The irony is that many started like revolutionists, reformers, heroes, and sometimes as freedom fighters, but morphed into autocrats due to the proclivity for power and quest for control of the money jugular. Yes election may be held, but the vote may not count. Some of them even master the craft of using experts, and reformers in their cabinet like Ibrahim Babangida, but in the end these technocrats emerge from their stint in office severely compromised.
In fact in the gap-tooth general’s case, it was taken to a level of fieldcraft in which all institutions, the police, the various arms of government, most especially the judiciary and the civil service were ferociously battered and morally eviscerated. Nothing eventually became the country like the way they left it: socially devasted, morally decrepit, and politically moribund.
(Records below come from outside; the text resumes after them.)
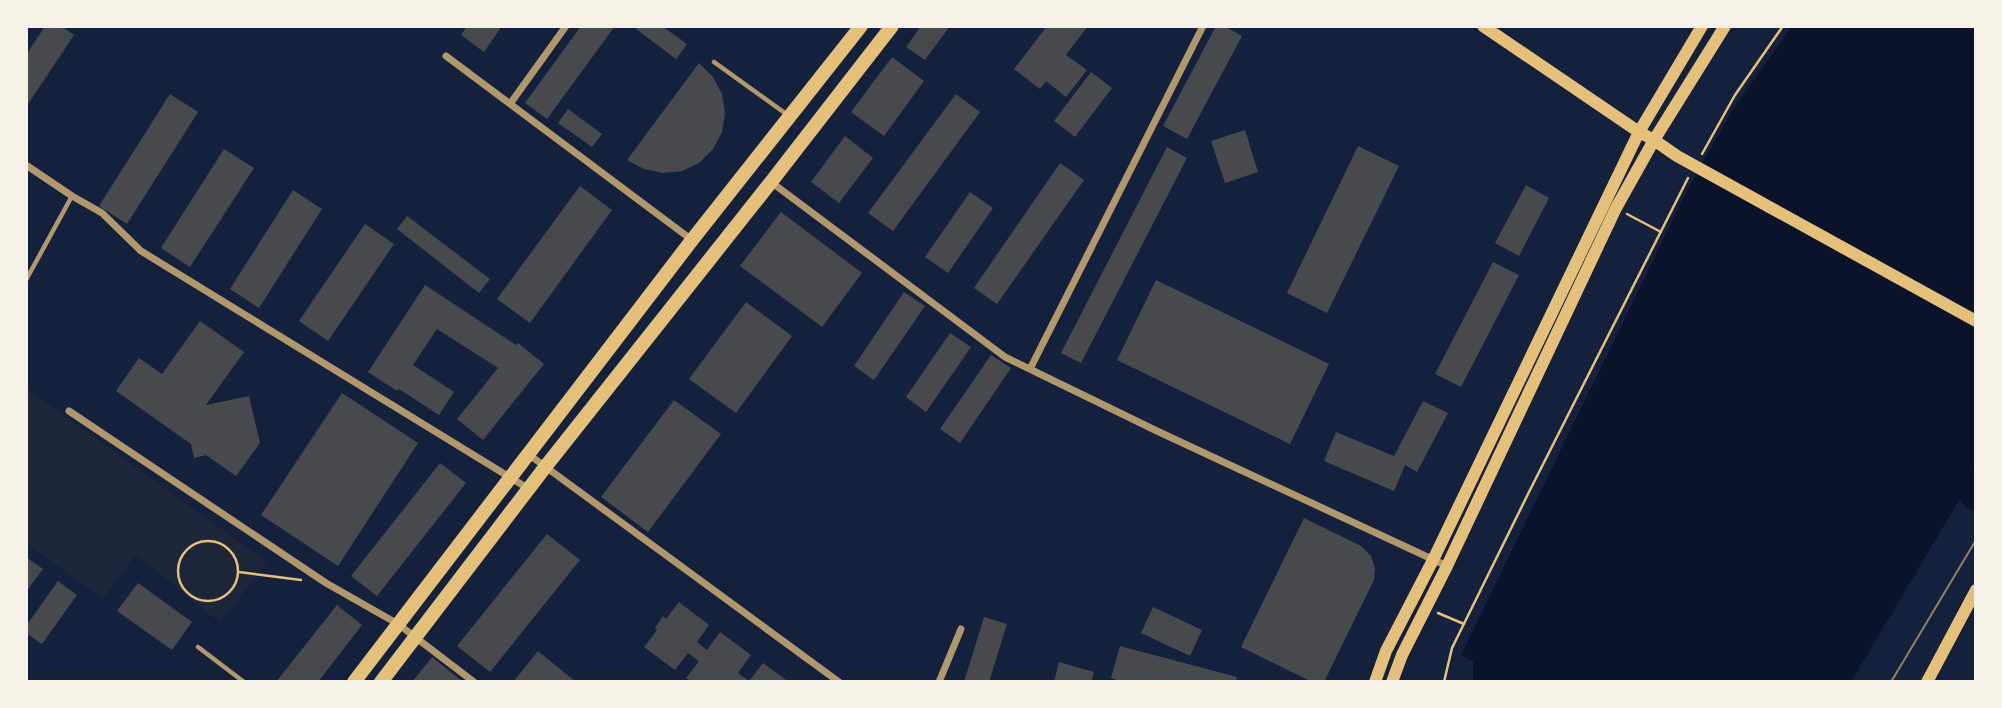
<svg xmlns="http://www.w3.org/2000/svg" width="2002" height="708" font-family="Jost,sans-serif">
  <rect width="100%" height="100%" fill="#14213d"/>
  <path fill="#1d2539" d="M26,388L267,562L220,623L136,554L103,599L26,543Z"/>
  <path fill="#0b132b" d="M1792,26H1976V472L1851,682H1473V661L1461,655L1689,186L1733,109Z"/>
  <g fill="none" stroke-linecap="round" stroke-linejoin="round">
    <path stroke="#0b132b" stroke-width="28" d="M1952,454L1967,486L1976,497"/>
  </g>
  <path fill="#48494c" d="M45,26H61L74,35L26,107V55Z
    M467,26H502L484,52L461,35Z
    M581,26H615L547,119L525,103Z
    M638,26H662L687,44L676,59L636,29Z
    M921,26H950L925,60L906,47Z
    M1047,26H1088L1066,55L1087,70L1066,97L1046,81L1040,89L1014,69Z
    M1216,26H1224L1242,36L1187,139L1163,126Z
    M892,57L924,81L884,136L851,112Z
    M699,63L713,77L722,94L725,113L722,132L713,149L699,163L682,171L663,173L644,169L627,160Z
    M1091,72L1112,88L1075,137L1054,121Z
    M170,94L198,112L127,224L99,206Z
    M956,94L980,112L893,231L868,213Z
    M568,109L602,134L592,147L558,123Z
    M1245,130L1258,172L1225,183L1211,141Z
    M845,136L873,158L839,203L811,182Z
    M1358,146L1399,166L1327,313L1287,293Z
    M1167,147L1187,158L1081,363L1061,353Z
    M224,149L254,168L190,267L161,248Z
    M1060,163L1084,180L997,304L974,288Z
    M1526,185L1549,198L1519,256L1495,243Z
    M580,186L612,210L530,323L497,299Z
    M293,190L322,209L259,308L230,289Z
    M970,192L993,208L948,273L925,257Z
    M781,212L862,273L822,327L740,266Z
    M407,216L490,279L479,293L397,229Z
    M365,224L394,244L328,341L299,321Z
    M1493,262L1519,275L1461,387L1435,374Z
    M1156,280L1329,364L1290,444L1117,360Z
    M425,285L516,345L518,343L544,364L483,440L457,419L498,368L437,329L413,365L454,392L439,415L399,389L397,391L368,372Z
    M904,292L925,306L874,380L854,366Z
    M746,302L792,336L736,413L689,379Z
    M200,321L244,352L206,405L249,396L260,443L236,476L206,455L194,458L191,444L116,391L139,358L162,374Z
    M950,333L971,347L926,412L906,397Z
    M991,355L1011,368L960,443L940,429Z
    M342,393L418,443L338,566L261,515Z
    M674,400L721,434L648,532L601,497Z
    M1423,401L1448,413L1417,472L1405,465L1394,491L1324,461L1336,432L1394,456Z
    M440,463L466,483L377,596L351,576Z
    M1304,518L1361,546L1371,556L1375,569L1374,580L1324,682H1312L1241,647Z
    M547,534L580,560L490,672L457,646Z
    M26,557L43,569L26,592Z
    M58,581L77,595L42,644L26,633V626Z
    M138,583L192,622L172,650L117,611Z
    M679,602L709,625L697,642L707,650L720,632L751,655L738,673L749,681L763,663L789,682H692L686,678L699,661L688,653L675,670L644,647L657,630L655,628L663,616L666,619Z
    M337,605L362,625L318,682H276Z
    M1153,607L1202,630L1190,656L1141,633Z
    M984,617L1007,624L989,682H964Z
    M1120,646L1237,677L1236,682H1124L1111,678Z
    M538,651L576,682H513Z
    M432,657L463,682H412Z
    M1059,662L1094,672L1091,682H1054Z"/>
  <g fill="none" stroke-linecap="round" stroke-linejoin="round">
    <path stroke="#e5c07b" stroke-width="2.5" d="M1702,154L1735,95L1783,26
      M1627,214L1661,232
      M178 571a30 30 0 1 1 60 0a30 30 0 1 1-60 0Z
      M239,572L301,580
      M1438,613L1464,624
      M1444,682L1452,648L1528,494L1688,178"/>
    <path stroke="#b1986c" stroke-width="4.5" d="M714,62L789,116
      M26,280L72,196
      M198,647L244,682"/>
    <path stroke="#b1986c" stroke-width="7" d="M446,56L692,240
      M510,104L566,26
      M26,165L72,196L102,213L141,251L529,489
      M771,182L1005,357L1157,431L1447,566
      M1030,369L1203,26
      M69,411L326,583L398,624L474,682
      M528,454L839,682
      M939,682L961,629"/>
    <path stroke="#e5c07b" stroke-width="12" d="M1483,26L1639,132L1654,140L1677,156L1976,321
      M1375,682L1386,651L1433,560L1639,132L1702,26
      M1392,682L1402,655L1447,566L1616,208L1654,140L1725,26
      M1927,682L1976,590"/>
    <path stroke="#e5c07b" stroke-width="14" d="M354,682L692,240L861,26
      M381,682L546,466L771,182L892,26"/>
    <path stroke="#918062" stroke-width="2" d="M1891,682L1976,540"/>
  </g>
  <rect width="2002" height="708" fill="none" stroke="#f6f1e7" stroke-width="56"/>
</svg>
Again not a few were in their early days in schools without shoes, without school bags, and even had to carried their books in their hands. Some even left their political imprisonment with barely 20,000 naira in their account.
But today, they are billionaires, and while their country has stayed poor, they have benefited from it, and only through that way. Indeed in Africa failure works, first for those in power and then second for their front men through whom contracts, assets and cash are channeled to foreign accounts and investment, and finally for their narrow base of supporters.
Zimbabwe is case study on the politics of poverty. Barely a few weeks back, the finance minister Tendai Biti announced to the press that his country has just $217 (roughly 34, 720 naira) in the national coffer! “The government finances are in paralysis state at the present moment,” he said. And that was not the first of its kind. Zimbabwe had made similar news in 2008 when its annual inflation hit an estimated 96 sextillion percent. The Central Bank had to print a $100 trillion note which now sells on Ebay for a few U.S dollars.
But while the country is hemorrhaging, and more than a majority living on less than $1 a day, Mugabe and members of his ruling party have grown stupendously rich. Robert Mugabe himself has an estimated wealth running into Billions of Dollars. In November last year, a Canadian watchdog alleged that more than $2 billion worth of diamonds have gone missing in Zimbabwe since 2008. That is how far elites can go in stealing a nation blind.
It is the lack of strong institutions, compounded by illiteracy and poverty that continues to make Africa a continent where the demand for civil and political rights far outstrips its supply.
From South Africa to Zambia, Zimbabwe, Botswana, Nigeria and to the Gambia, and indeed to much of the rest of sub-Saharan Africa, we witness regular election but it is successively less fair, less efficient and less credible. Nor is it placing credible and responsible government in place. Across the continent, democratic and autocratic systems of power are simultaneously in play.
Indeed, in the voluntary resignation of Pope Benedict XVI, the Catholic Church has spoken a loud and a strong moral message: the last best hope of Africa is not the strong man with a messiah complex, but strong institutions that work for the people. And yes, there is a messiah, but it is not you for a lifetime. Pope Benedict has said a big no to the big man syndrome in Africa.